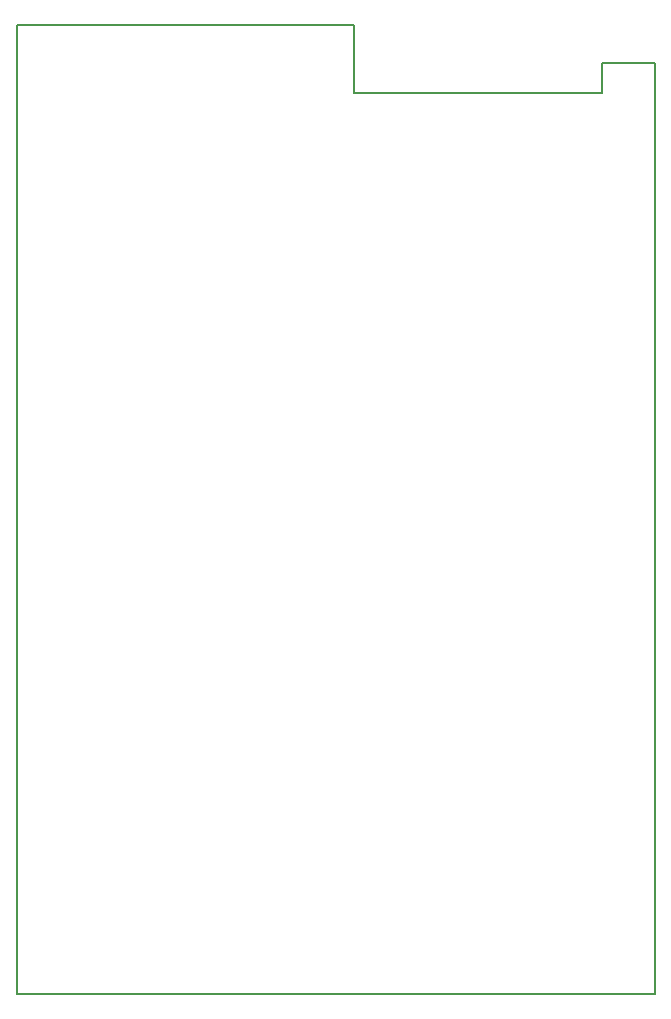
<source format=gm1>
G04 #@! TF.GenerationSoftware,KiCad,Pcbnew,(5.0.0-3-g5ebb6b6)*
G04 #@! TF.CreationDate,2018-08-02T21:25:15+02:00*
G04 #@! TF.ProjectId,esp32-sensornode,65737033322D73656E736F726E6F6465,rev?*
G04 #@! TF.SameCoordinates,Original*
G04 #@! TF.FileFunction,Profile,NP*
%FSLAX46Y46*%
G04 Gerber Fmt 4.6, Leading zero omitted, Abs format (unit mm)*
G04 Created by KiCad (PCBNEW (5.0.0-3-g5ebb6b6)) date Thursday, 02 August 2018 at 21:25:15*
%MOMM*%
%LPD*%
G01*
G04 APERTURE LIST*
%ADD10C,0.150000*%
G04 APERTURE END LIST*
D10*
X206375000Y-50800000D02*
X177800000Y-50800000D01*
X231800000Y-53975000D02*
X231800000Y-132800000D01*
X227330000Y-53975000D02*
X231800000Y-53975000D01*
X227330000Y-56515000D02*
X227330000Y-53975000D01*
X226695000Y-56515000D02*
X227330000Y-56515000D01*
X206375000Y-56515000D02*
X206375000Y-50800000D01*
X226695000Y-56515000D02*
X206375000Y-56515000D01*
X177800000Y-132800000D02*
X231800000Y-132800000D01*
X177800000Y-50800000D02*
X177800000Y-132800000D01*
M02*

</source>
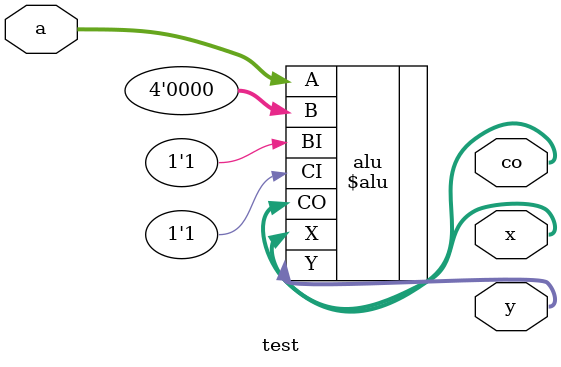
<source format=v>
module test(input [3:0] a, output [3:0] y, output [3:0] x, output [3:0] co);
\$alu #(
	.A_WIDTH(4), .B_WIDTH(4), .Y_WIDTH(4),
	.A_SIGNED(0), .B_SIGNED(0)
) alu (
	.A(a), .B(4'h0),
	.BI(1'b1), .CI(1'b1),
	.Y(y), .X(x), .CO(co)
);
endmodule

</source>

+-------+

## TRY IT
Across the listing above, find all lines where the word "APERTURE" is present and copy them.

## EXERCISE ANSWER
G04 APERTURE LIST*
G04 APERTURE END LIST*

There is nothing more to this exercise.